Prince sapeva di essere malato, aveva contratto l’HIV negli anni 90 e, secondo una fonte anonima dell’ambiente discografico che ha contattato il National Enquirer, il cantante aspettava la morte. Al momento del decesso pesava solo 36kg e, dopo l’analisi medica, i medici hanno evidenziato come egli avesse un emocromo insolitamente basso e che la sua temperatura corporea era scesa sotto ai limiti normali (dai normali 36,7gradi a solo 34,4gradi). Ad aggiungersi a questi fattori, anche il fatto che la sua pelle “raccontava” la malattia: viso giallastro, pelle del collo cadente, punta delle dita delle mani color giallo-brunastro.

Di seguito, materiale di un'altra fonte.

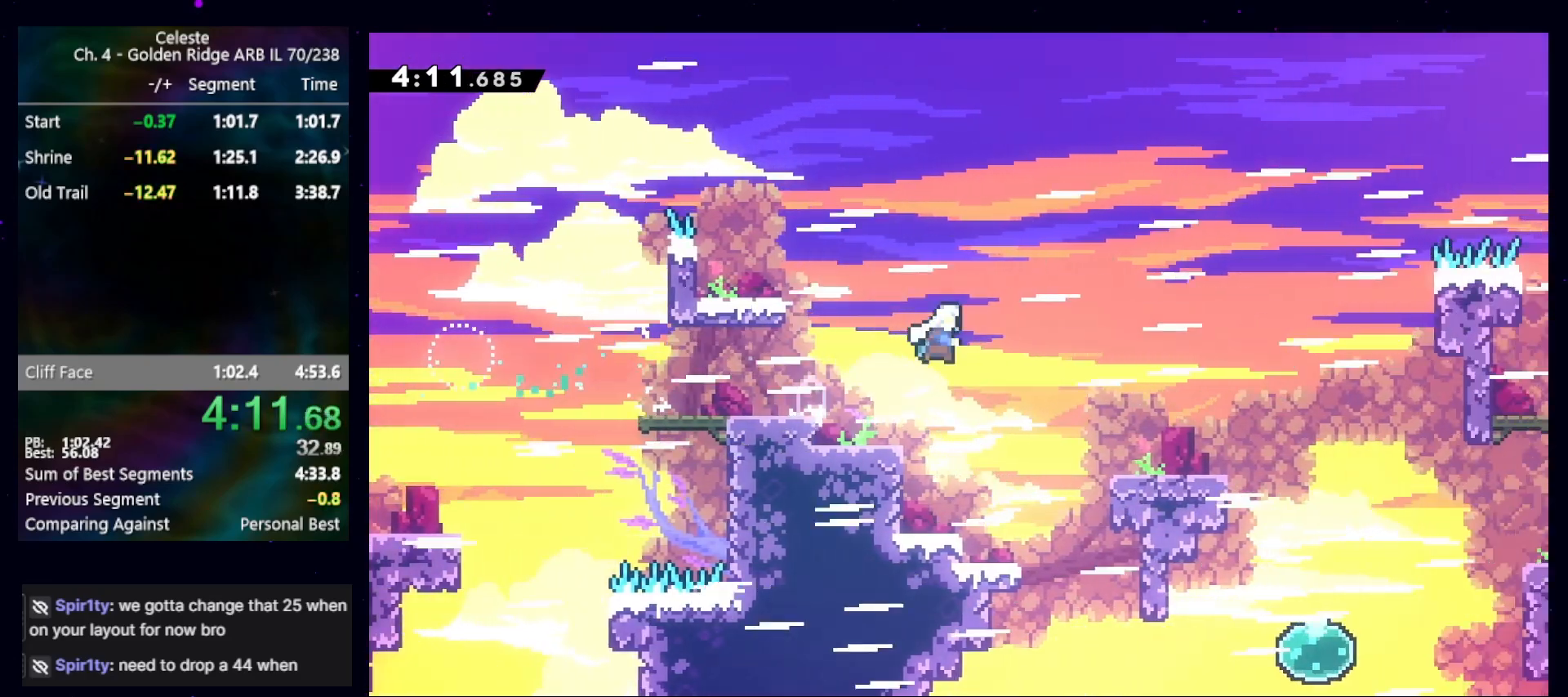
{"keys": ["dash", "down", "right"], "events": [[67, "jump", "up"], [167, "dash", "up"], [233, "jump", "down"], [367, "dash", "down"], [433, "jump", "up"]]}
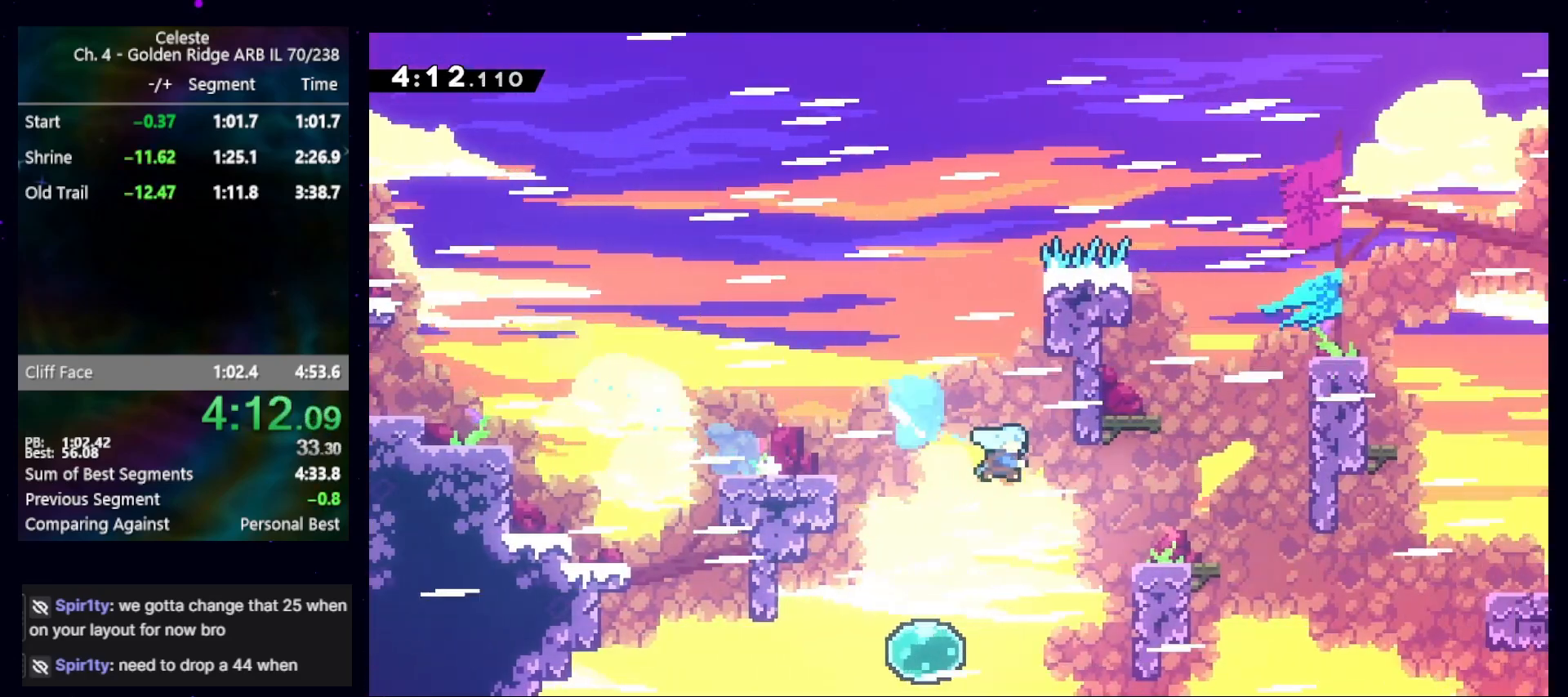
{"keys": ["down", "jump", "right"], "events": [[33, "dash", "up"], [267, "jump", "down"]]}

Sono ancora tantissimi i punti da chiarire: l’antidolorifico Percocet da cui sembrava dipendere nell’ultimo periodo di vita, il malore in aereo del 15 aprile dovuto ad un’overdose di oppiacei e il successivo ricovero in ospedale del 16 aprile, il rifiuto di ogni tipo di cura per motivi religiosi (Prince era diventato Testimone di Geova dal 2003) e infine anche la notizia della cancellazione del suo tour europeo di Novembre, apparentemente per motivi legati agli attacchi terroristici.

A confermare il fatto che Prince si era arreso davanti a questa malattia, una frase che spesso ripeteva agli amici e a tutti coloro che gli sono stati accanto fino alla fine “Solo Dio può Salvarmi”. 

A fare però una gran notizia oggi è il suo patrimonio immenso e la gestione della sua eredità per la quale non è stato lasciato alcun testamento: la banca Bremer Trust è stata nominata come amministratore speciale per la gestione di questo patrimonio, che sarà diviso in modo uguale tra la sorella Tyka, le due sorellastre ed il fratellastro.